The entire cryptocurrency airdrop thing has caused lots of noise, triggered campaigns to try and hack/social engineer accounts that would qualify the attacker to grab more cryptocurrency, ... It makes it vastly less likely I'll recommend Keybase with those associations, which diminishes the value of the "key part". (Not recommending it both because it makes me question the long-term priorities of the product and because I don't want to explain why I'm recommending "weird cryptocurrency-stuff", which is the impressions others could have)
Isn't Keybase built exactly for this though? To be able to look at the connected accounts/proofs, and know that a given Keybase user has proven control of those accounts? An attacker looking for crypto may have hacked someone's HN or GitHub. However, with Keybase, you can establish someone you want to talk to has linked their Twitter and their web domain and the like, whereas an attacker probably does not have access to all of their various identities around the Internet.
Keybase promised to give out free cryptocurrency to everyone who linked an existing Github and HN account, which lead to an attack wave on such accounts from people wanting to claim that: https://essays.suryad.com/hnhack/
If you are an identity service and do things that paint a target on others online identities, causing attackers to want to link my account with their fake accounts on your service for profit, you have an image problem. Similarly, that's not something I particularly want important services to be funded through long-term.
It would be possible to build an ignorable cryptocurrency feature, and if that had been the case, I probably wouldn't have noticed or cared. Instead Keybase tied into the launch of a questionable currency which involved giving the currency to people as a marketing tool and then resulted in a spree of attackers, disclosure attacks and other problems.
There's a difference between "Hey, we've built in a small wallet feature" and "Congratulations user, we've now given you 200 Lumens of tax liability and sent you marketing emails disguised as information, please prepare for a horde of hackers. Also we've fussed with your keys to make this new feature work. Thanks!"
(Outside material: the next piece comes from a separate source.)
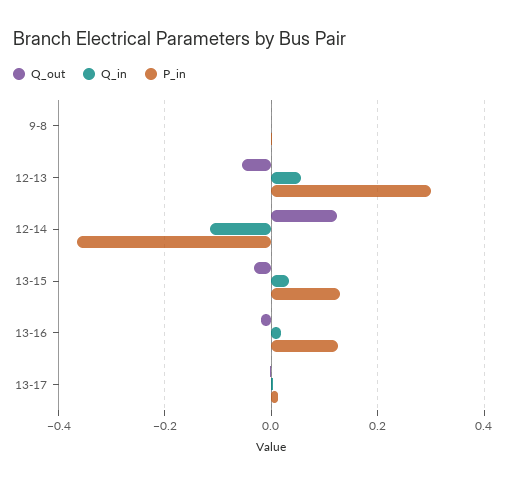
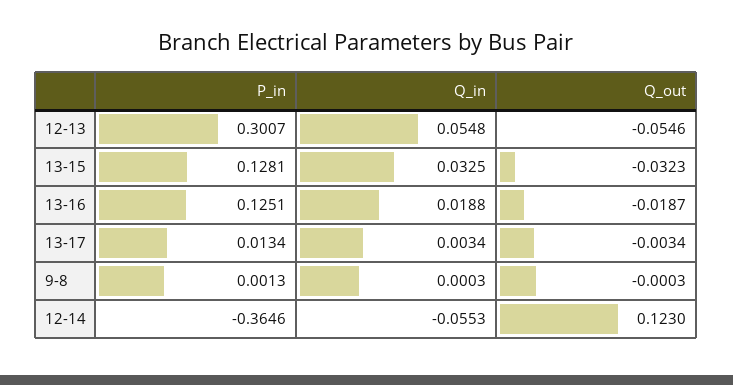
Q_in, 12-14: -0.12 -> -0.0553

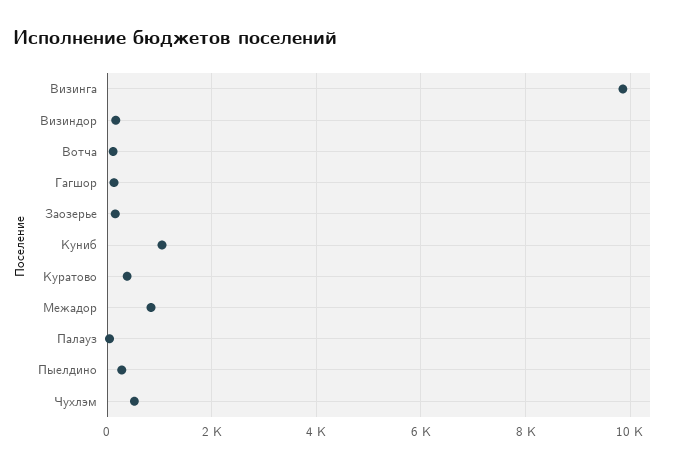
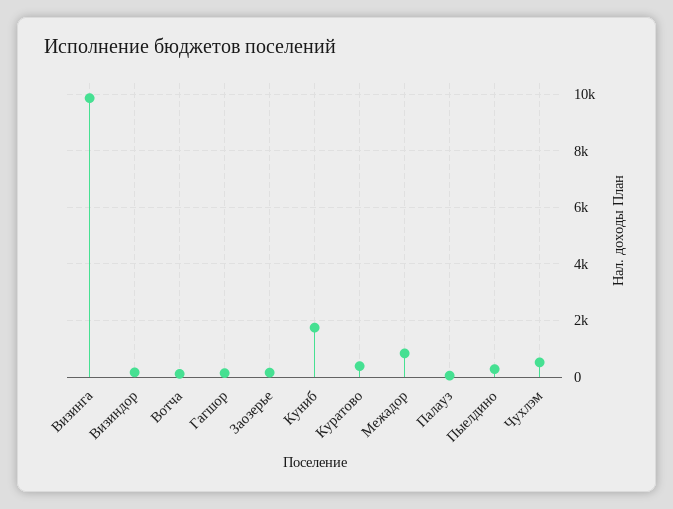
Куниб: 1000 -> 1750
I haven't found a use for it yet, but I'm not upset that they gave me money. It's the only crypto I've ever owned, but it's mine I guess?
Also, my understanding is (at least in the US) that you don't need to declare gifted cryptocurrency until/unless you realize it's value by either selling it or sending it to someone else as payment for a service.
Nothing is free. Adding features takes up resources, adds complexity and errors and increases attack surface. Sometimes that's an OK tradeoff - I like being able to see images in my email client. Sometimes the tradeoff is not worth it - my text centric IDE has no business touching database files.